→ PROBLEM
Please quote the column about the 53 trucks word for word, starting at "I am quite certain" and ending at "of Asante Dwaben.".

Opinions of Sunday, 20 April 2014
Columnist: Okoampa-Ahoofe, Kwame
By Kwame Okoampa-Ahoofe, Jr., Ph.D.
Mr. Kwabena 'Wiredu has the luxury now to brag about having worked hard to acquire some 53 heavy-duty trucks, only to have the ownership of the same viciously and mischievously credited to the blow-hard General-Secretary of the ruling National Democratic Congress (NDC). Back in 1979, when the Rawlings-led Armed Forces Revolutionary Council (AFRC) mutineered by shooting its way into the old slave castle at Osu-Accra, the then seat of governance, the Kasoa-based businessman would have been arraigned before one of the Tsatsu Tsikata-fangled Public Tribunals and, in 1982, the People's Courts, to account for every single pesewa that went into the acquisition of those trucks (See "Asiedu Nketia Cleared Again" Ghanaweb.com 4/5/14).
Make no mistake, the odious public tribunals and people's courts had everything to do with anything but justice. He would also have been labeled a thief and a congenital liar and then thrown into the slammer, and his properties confiscated by the state for the exclusive use of the Trokosi Mafia. Then also, Mr. Owiredu would have been labeled an enemy of the state. For in both 1979 and 1982, it constituted the height of an heinous crime for any Ghanaian with an Akan name to have acquired the sort of substantial vehicular wealth attributed to the Kasoa resident.
I am quite certain that Mr. Owiredu has heard of the late Mr. Siaw, owner of Tata Brewery. Such was the treatment meted him. Recently, an avid reader of my columns wrote to inform me that I might have been related to Mr. Siaw on my father's side of the family, through my recently discovered ancestral township of Amuana-Praso. The latter, of course, also means that some part of the Siaw family hails from the Asona Clan of Asante Dwaben.

→ SOURCE DATA
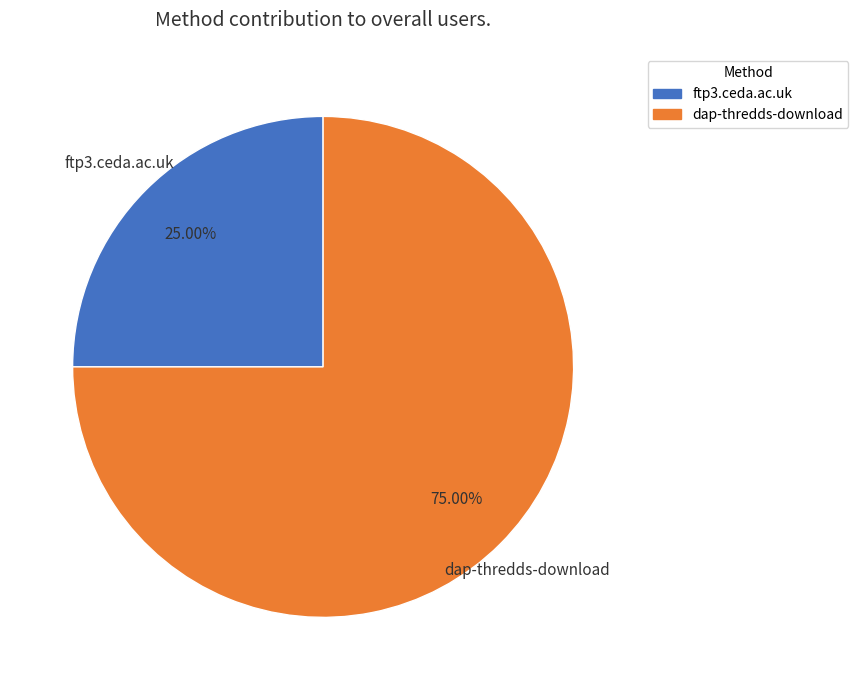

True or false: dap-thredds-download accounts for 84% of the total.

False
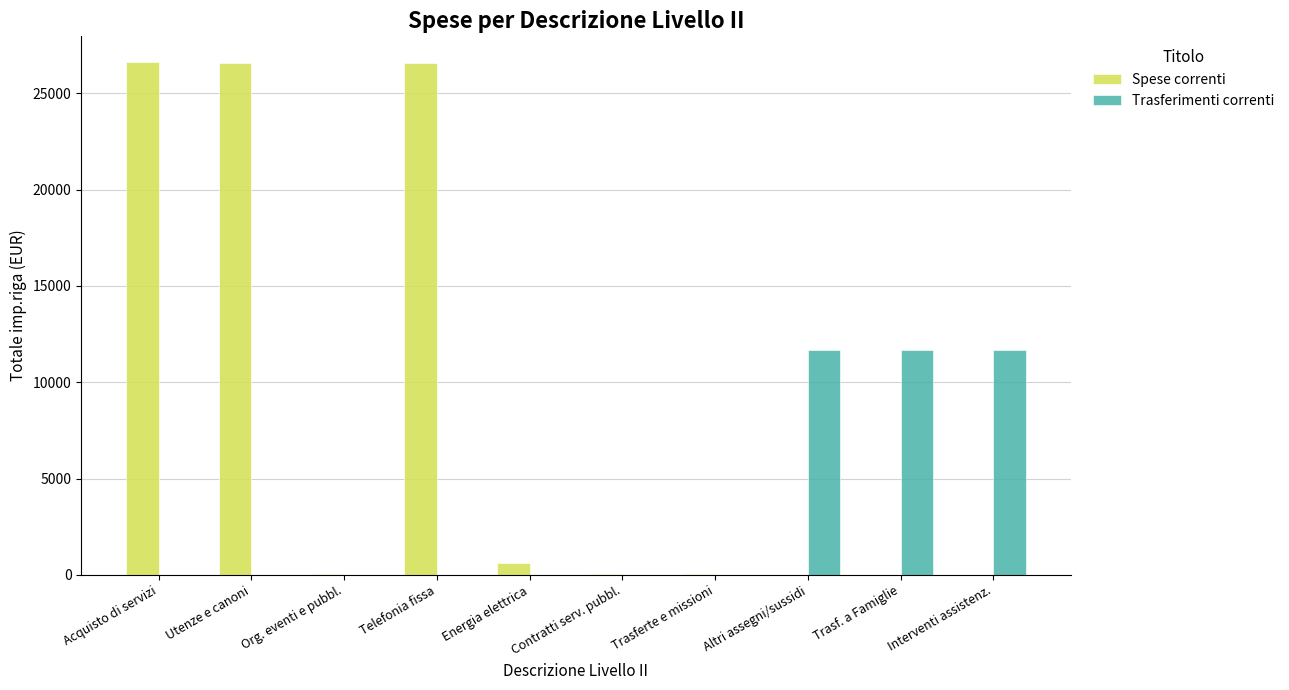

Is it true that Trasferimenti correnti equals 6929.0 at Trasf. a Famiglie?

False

→ ANSWER SPACE
I am quite certain that Mr. Owiredu has heard of the late Mr. Siaw, owner of Tata Brewery. Such was the treatment meted him. Recently, an avid reader of my columns wrote to inform me that I might have been related to Mr. Siaw on my father's side of the family, through my recently discovered ancestral township of Amuana-Praso. The latter, of course, also means that some part of the Siaw family hails from the Asona Clan of Asante Dwaben.